Gganaba eso, el derecho a una cena bien servida –no siempre suculenta-: el macarrón o los coditos con crema como entrada, el trozo de carne de cerdo generalmente frío, con un brebaje caliente, para terminar con el pastel de Quince Años como postre.  Se bebía Viejo vergel, Don Pedro y en casos más elegantes el Cheverny.  El tequila era bebida de “pelados” por lo que se prohibía prácticamente en eventos de esta naturaleza.  Para los viejos un poco de whisky y algún brandy español barato.  Desde luego, nunca un Carlos I, un Cardenal de Mendoza o un cognaquito al menos, como algunos le decían “Enesy”, sustituyendo al Hennesy con la defensa de que la “h” no se pronuncia.  El baile se prolongaba hasta las 5 o 6 de la mañana, y si el padre se “despercudía” llegaba el mariachi que daba para una o dos horas más, el menudo “pa la cruda” con callo y pata” y las tortillas calientes.  Llegaba uno a la casa entre 7 y 8 de la mañana bien bailado, bien comido, para encontrarse con padres orgullosos de sentir que sus hijos habían sido seleccionados como parte de esa corte de familias “relumbrosos” que podían gastar los ahorros de varios años en el festejo de la niña.

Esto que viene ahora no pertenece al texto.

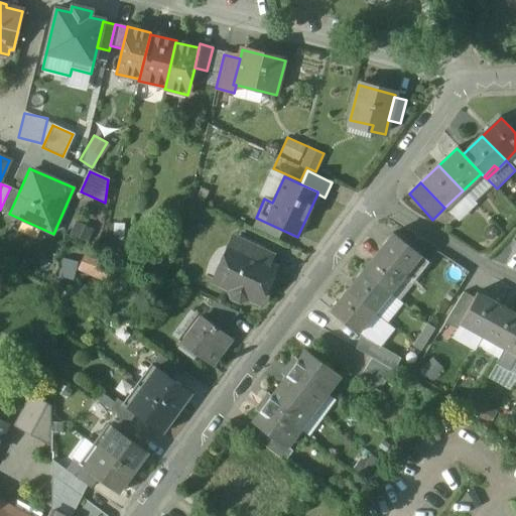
[(19,191),(10,187),(0,210),(9,214),(19,191)]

La otra opción era un viaje a Europa, incluyendo una masiva visita al Papa, el baile con chambelanes austriacos –de verdad- que olían a queso añejado en Valparaíso, pero de los que las niñas contaban primores.

Así, el deambular de los zacatecanos transcurría entre influencias europeas –de donde son nuestros orígenes que tienen un mestizaje escaso- y desde luego, con don Porfirio Díaz presente como símbolo del añejamiento y de las nuevas costumbres del viejo continente incorporadas a nuestra nación.